**Task 1:**
Say whether each statement below agrees with the passage about the prefrontal cortex and hippocampus. Answer yes or no, and quote the words of the passage that decide it.
(a) The two brain regions were recorded one after the other.
(b) The prefrontal cortex altered hippocampal place cell activity most strongly during reversals.
(c) Stronger prefrontal modulation went with slower learning of the next rule.
**Task 2:** Write the next part of the passage about the prefrontal cortex and hippocampus, starting after its last sentence.

**Excerpted passage:**
::::::::

To test this hypothesis, researchers placed micro-electrodes into both the prefrontal cortex and hippocampus and recorded the activity of ensembles of single neurons in both structures during learning and stable memory performance in the plus-shaped maze.
Because both brain regions were recorded simultaneously, the research team could test whether activity in one region changed before or at the same time as the other during different phases of learning and memory, as rats learned to approach one goal and switch to another.
“We found that neuronal activity was synchronized in the two structures, and that neurons in the prefrontal cortex modulated hippocampal place cell activity during learning,” says Dr. Shapiro. “Prefrontal cortical and hippocampal cell activity predicted imminent choices, as though both structures were contributing to spatial memory retrieval.”
They also found that the prefrontal cortex most strongly altered hippocampal place cell activity during reversals, just before a rat learned to reliably select a new goal. Moreover, the strength of the prefrontal modulation of hippocampal activity predicted how quickly the rats learned the next reversal. In other words, the more that the hippocampus “learned” what the prefrontal cortex “taught,” the faster the rat learned the next rule.

::::::::

**Data extracts:**
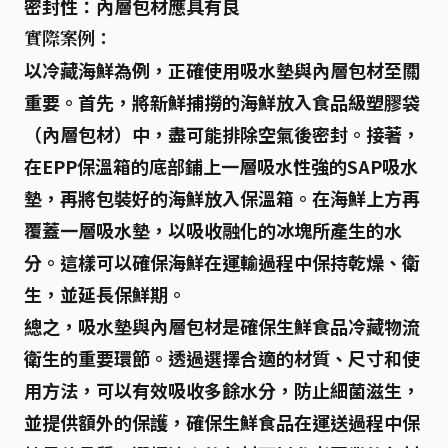
密封性：
內層包材應具有良
實際案例：
以
冷藏海鮮
為例，正確使用吸水墊與內層包材至關
重要。首先，將新鮮捕撈的海鮮放入食品級塑膠袋
（內層包材）中，盡可能排除空氣後密封。接著，
在EPP保溫箱的底部鋪上一層吸水性強的SAP吸水
墊，再將包裝好的海鮮放入保溫箱。在海鮮上方再
覆蓋一層吸水墊，以吸收融化的冰塊所產生的水
分。這樣可以確保海鮮在運輸過程中保持乾燥、衛
生，並延長保鮮期。
總之，吸水墊與內層包材是確保生鮮食品冷藏物流
衛生的重要環節。透過選擇合適的材質、尺寸和使
用方法，可以有效吸收多餘水分，防止細菌滋生，
並提供額外的保護，確保生鮮食品在運送過程中保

::::::::

**Expected answer 1:**
(a) No: "Because both brain regions were recorded simultaneously"
(b) Yes: "the prefrontal cortex most strongly altered hippocampal place cell activity during reversals"
(c) No: "the more that the hippocampus “learned” what the prefrontal cortex “taught,” the faster the rat learned the next rule."

**Expected answer 2:**
Functional magnetic resonance imaging studies show how specific structures within the prefrontal cortex interact to use contextual information and modify emotional responses. These prefrontal dynamics are reduced in people suffering from depression and recover when depressive symptoms remit.
The new mechanisms uncovered by this study will likely improve our understanding of and inform new treatments for psychiatric conditions that involve hippocampal and prefrontal cortex interactions. Ongoing research is investigating whether the same mechanisms described in this study are at play between the hippocampus and other prefrontal structures.